“Todavía no tenemos un muerto -dijo él-. Uno no es de ninguna parte mientras no tenga un muerto bajo la tierra”.
Aún resonaba en mi cabeza la voz de aquel Gabriel García Márquez que el abuelo Matías tanto me leía.
Giré el pomo de aquella puerta desgastada con falsa seguridad, intentando ocultar el cansancio causado por los 7.776 kilómetros que separan Madrid de Barichara.
– Buenos días – dije mirando al comisario que acompañaba al sospechoso: mi tío abuelo Emanuel.
– Buenos días, Olivia. Agradecemos tu colaboración en el caso, conscientes de los muchos interrogatorios que has tenido que dejar abiertos en Madrid.
Aunque Emanuel no era de mi agrado, jamás le creería capaz de matar a su hermano.
Había estado revisando los informes en el avión, papeles inconexos que terminaban en un sinsentido: el acantilado del Salto del Mico, un reguero de sangre, y una sola huella indescifrable superviviente a la temporada de monzones.
La pregunta era clara y complicada:
– ¿Dónde está el cuerpo de mi abuelo? – escupí la pregunta.
– No lo sé, la última vez que le vi escudriñaba Cien años de soledad – Pronunció Emanuel.
– Iré al grano: la sangre analizada es de mi abuelo y cientos de deudas familiares a punto de vencer te señalan como principal sospechoso – me atreví.
– Los monzones han castigado de más nuestros campos de tabaco, pero nada tiene que ver con la muerte de Matías. Ya sabes , cuando llega una desgracia, vienen todas juntas.
– Tú sabías de la existencia de los textos que Gabriel le había confiado al abuelo, el borrador de su última novela: Crónica de una muerte anunciada, qué irónico, ¿no? Su venta habría sido la solución a todos tus problemas financieros – dijo Olivia.
– Matías se obsesionó con esas historias hasta hacerlas realidad. Decía que las páginas le hablaban y que cada personaje le susurraba sus próximos pasos.
– Nada de lo que dices tiene sentido – dije desconcertada.
Olivia dudaba de su propio instinto. Sabía que para su abuelo, aquellos textos del realismo mágico eran un tesoro, mentiras con una parte de moraleja y dos de locura, que se había terminado creyendo.

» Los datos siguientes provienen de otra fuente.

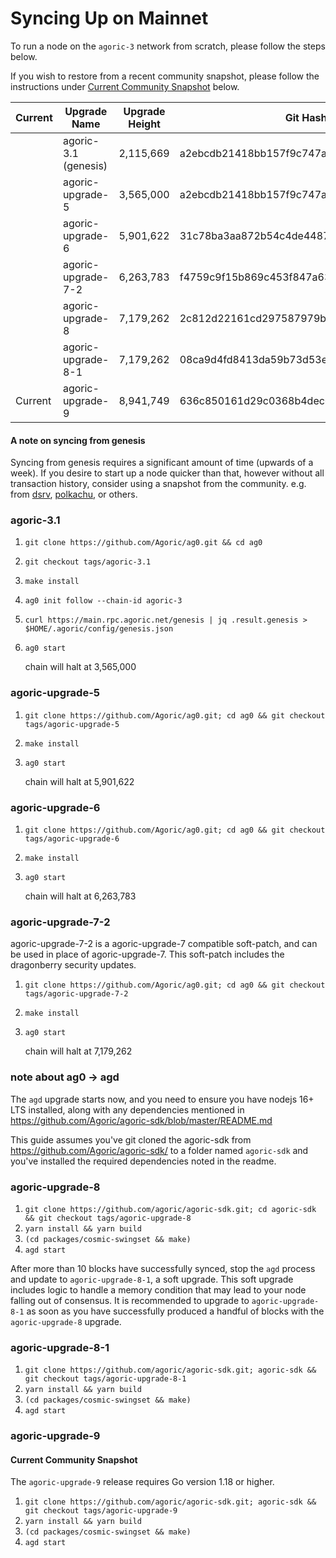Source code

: # Syncing Up on Mainnet

To run a node on the `agoric-3` network from scratch, please follow the
steps below.

If you wish to restore from a recent community snapshot, please follow the instructions under [Current Community Snapshot](#current-community-snapshot) below.

| Current | Upgrade Name         | Upgrade Height | Git Hash                                 | Repo | Docker Tag                            |
| ------- | -------------------- | -------------- | ---------------------------------------- | ---- | ------------------------------------- |
|         | agoric-3.1 (genesis) | 2,115,669      | a2ebcdb21418bb157f9c747a042b2a859b2a5986 | ag0  | ghcr.io/agoric/ag0:agoric-upgrade-3.1 |
|         | agoric-upgrade-5     | 3,565,000      | a2ebcdb21418bb157f9c747a042b2a859b2a5986 | ag0  | ghcr.io/agoric/ag0:agoric-upgrade-5   |
|         | agoric-upgrade-6     | 5,901,622      | 31c78ba3aa872b54c4de448763c5b8044b8f950c | ag0  | ghcr.io/agoric/ag0:agoric-upgrade-6   |
|         | agoric-upgrade-7-2   | 6,263,783      | f4759c9f15b869c453f847a63ba734cacb9a991a | ag0  | ghcr.io/agoric/ag0:agoric-upgrade-7-2 |
|         | agoric-upgrade-8     | 7,179,262      | 2c812d22161cd297587979b262eab6e2cc76e23d | agd  | ghcr.io/agoric/agoric-sdk:29          |
|         | agoric-upgrade-8-1   | 7,179,262      | 08ca9d4fd8413da59b73d53e12851fe00583ddc1 | agd  | ghcr.io/agoric/agoric-sdk:30          |
| Current | agoric-upgrade-9     | 8,941,749      | 636c850161d29c0368b4dec03c90e2674e8d6479 | agd  | ghcr.io/agoric/agoric-sdk:31          |

#### A note on syncing from genesis

Syncing from genesis requires a significant amount of time (upwards of a week). If you desire to start up a node quicker than that, however without all transaction history, consider using a snapshot from the community. e.g. from [dsrv](https://www.allthatnode.com/agoric.dsrv), [polkachu](https://www.polkachu.com/tendermint_snapshots/agoric), or others.

### agoric-3.1

1. `git clone https://github.com/Agoric/ag0.git && cd ag0`
1. `git checkout tags/agoric-3.1`
1. `make install`
1. `ag0 init follow --chain-id agoric-3`
1. `curl https://main.rpc.agoric.net/genesis | jq .result.genesis > $HOME/.agoric/config/genesis.json`
1. `ag0 start`

   chain will halt at 3,565,000

### agoric-upgrade-5

1. `git clone https://github.com/Agoric/ag0.git; cd ag0 && git checkout tags/agoric-upgrade-5`
1. `make install`
1. `ag0 start`

   chain will halt at 5,901,622

### agoric-upgrade-6

1. `git clone https://github.com/Agoric/ag0.git; cd ag0 && git checkout tags/agoric-upgrade-6`
1. `make install`
1. `ag0 start`

   chain will halt at 6,263,783

### agoric-upgrade-7-2

agoric-upgrade-7-2 is a agoric-upgrade-7 compatible soft-patch, and can be used in place of agoric-upgrade-7. This soft-patch includes the dragonberry security updates.

1. `git clone https://github.com/Agoric/ag0.git; cd ag0 && git checkout tags/agoric-upgrade-7-2`
1. `make install`
1. `ag0 start`

   chain will halt at 7,179,262

### note about ag0 -> agd

The `agd` upgrade starts now, and you need to ensure you have
nodejs 16+ LTS installed, along with any dependencies mentioned
in https://github.com/Agoric/agoric-sdk/blob/master/README.md

This guide assumes you've git cloned the agoric-sdk from
https://github.com/Agoric/agoric-sdk/ to a folder
named `agoric-sdk` and you've installed the required dependencies
noted in the readme.

### agoric-upgrade-8

1. `git clone https://github.com/agoric/agoric-sdk.git; cd agoric-sdk && git checkout tags/agoric-upgrade-8`
1. `yarn install && yarn build`
1. `(cd packages/cosmic-swingset && make)`
1. `agd start`

After more than 10 blocks have successfully synced, stop the `agd` process
and update to `agoric-upgrade-8-1`, a soft upgrade. This soft upgrade includes
logic to handle a memory condition that may lead to your node falling out of consensus.
It is recommended to upgrade to `agoric-upgrade-8-1` as soon as you have successfully
produced a handful of blocks with the `agoric-upgrade-8` upgrade.

### agoric-upgrade-8-1

1. `git clone https://github.com/agoric/agoric-sdk.git; agoric-sdk && git checkout tags/agoric-upgrade-8-1`
1. `yarn install && yarn build`
1. `(cd packages/cosmic-swingset && make)`
1. `agd start`

### agoric-upgrade-9

#### Current Community Snapshot

The `agoric-upgrade-9` release requires Go version 1.18 or higher.

1. `git clone https://github.com/agoric/agoric-sdk.git; agoric-sdk && git checkout tags/agoric-upgrade-9`
1. `yarn install && yarn build`
1. `(cd packages/cosmic-swingset && make)`
1. `agd start`
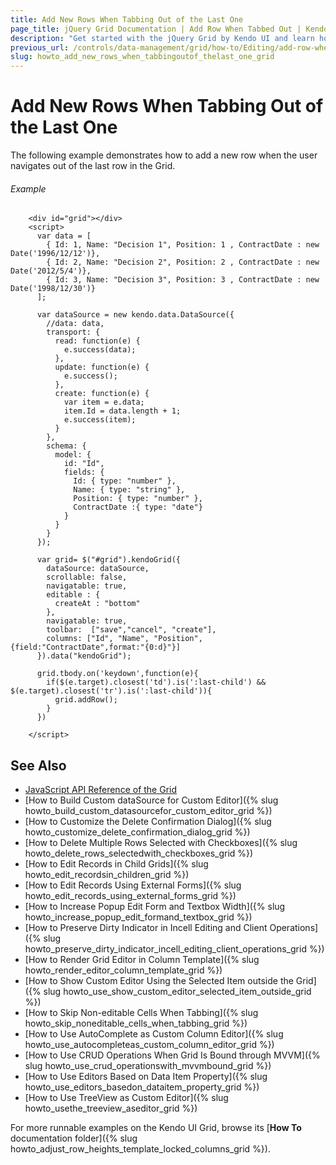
 ```yaml
---
title: Add New Rows When Tabbing Out of the Last One
page_title: jQuery Grid Documentation | Add Row When Tabbed Out | Kendo UI
description: "Get started with the jQuery Grid by Kendo UI and learn how to add a new row to the widget when the user navigates out of the last one."
previous_url: /controls/data-management/grid/how-to/Editing/add-row-when-tabbed-out-of-last-row
slug: howto_add_new_rows_when_tabbingoutof_thelast_one_grid
---
```


# Add New Rows When Tabbing Out of the Last One

The following example demonstrates how to add a new row when the user navigates out of the last row in the Grid.

###### Example

```dojo
    <div id="grid"></div>
    <script>
      var data = [
        { Id: 1, Name: "Decision 1", Position: 1 , ContractDate : new Date('1996/12/12')},
        { Id: 2, Name: "Decision 2", Position: 2 , ContractDate : new Date('2012/5/4')},
        { Id: 3, Name: "Decision 3", Position: 3 , ContractDate : new Date('1998/12/30')}
      ];

      var dataSource = new kendo.data.DataSource({
        //data: data,
        transport: {
          read: function(e) {
            e.success(data);
          },
          update: function(e) {
            e.success();
          },
          create: function(e) {
            var item = e.data;
            item.Id = data.length + 1;
            e.success(item);
          }
        },
        schema: {
          model: {
            id: "Id",
            fields: {
              Id: { type: "number" },
              Name: { type: "string" },
              Position: { type: "number" },
              ContractDate :{ type: "date"}
            }
          }
        }
      });

      var grid= $("#grid").kendoGrid({
        dataSource: dataSource,
        scrollable: false,
        navigatable: true,
        editable : {
          createAt : "bottom"
        },
        navigatable: true,
        toolbar:  ["save","cancel", "create"],
        columns: ["Id", "Name", "Position", {field:"ContractDate",format:"{0:d}"}]
      }).data("kendoGrid");

      grid.tbody.on('keydown',function(e){
        if($(e.target).closest('td').is(':last-child') && $(e.target).closest('tr').is(':last-child')){
          grid.addRow();
        }
      })

    </script>
```

## See Also

* [JavaScript API Reference of the Grid](/api/javascript/ui/grid)
* [How to Build Custom dataSource for Custom Editor]({% slug howto_build_custom_datasourcefor_custom_editor_grid %})
* [How to Customize the Delete Confirmation Dialog]({% slug howto_customize_delete_confirmation_dialog_grid %})
* [How to Delete Multiple Rows Selected with Checkboxes]({% slug howto_delete_rows_selectedwith_checkboxes_grid %})
* [How to Edit Records in Child Grids]({% slug howto_edit_recordsin_children_grid %})
* [How to Edit Records Using External Forms]({% slug howto_edit_records_using_external_forms_grid %})
* [How to Increase Popup Edit Form and Textbox Width]({% slug howto_increase_popup_edit_formand_textbox_grid %})
* [How to Preserve Dirty Indicator in Incell Editing and Client Operations]({% slug howto_preserve_dirty_indicator_incell_editing_client_operations_grid %})
* [How to Render Grid Editor in Column Template]({% slug howto_render_editor_column_template_grid %})
* [How to Show Custom Editor Using the Selected Item outside the Grid]({% slug howto_use_show_custom_editor_selected_item_outside_grid %})
* [How to Skip Non-editable Cells When Tabbing]({% slug howto_skip_noneditable_cells_when_tabbing_grid %})
* [How to Use AutoComplete as Custom Column Editor]({% slug howto_use_autocompleteas_custom_column_editor_grid %})
* [How to Use CRUD Operations When Grid Is Bound through MVVM]({% slug howto_use_crud_operationswith_mvvmbound_grid %})
* [How to Use Editors Based on Data Item Property]({% slug howto_use_editors_basedon_dataitem_property_grid %})
* [How to Use TreeView as Custom Editor]({% slug howto_usethe_treeview_aseditor_grid %})

For more runnable examples on the Kendo UI Grid, browse its [**How To** documentation folder]({% slug howto_adjust_row_heights_template_locked_columns_grid %}).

Miró a Emanuel por última vez y le pareció ver una pequeña mueca que parecía una sonrisa.
De pronto, entre la oscuridad de aquella sala, iluminada sólo por aquel desagradable flexo, entró un pequeño haz de luz. Aquel picaporte corroído se había vuelto a girar.
– Tenemos un nuevo informe. Su doctor nos confirma que Matías sufrió episodios de alucinaciones y distorsión de la realidad.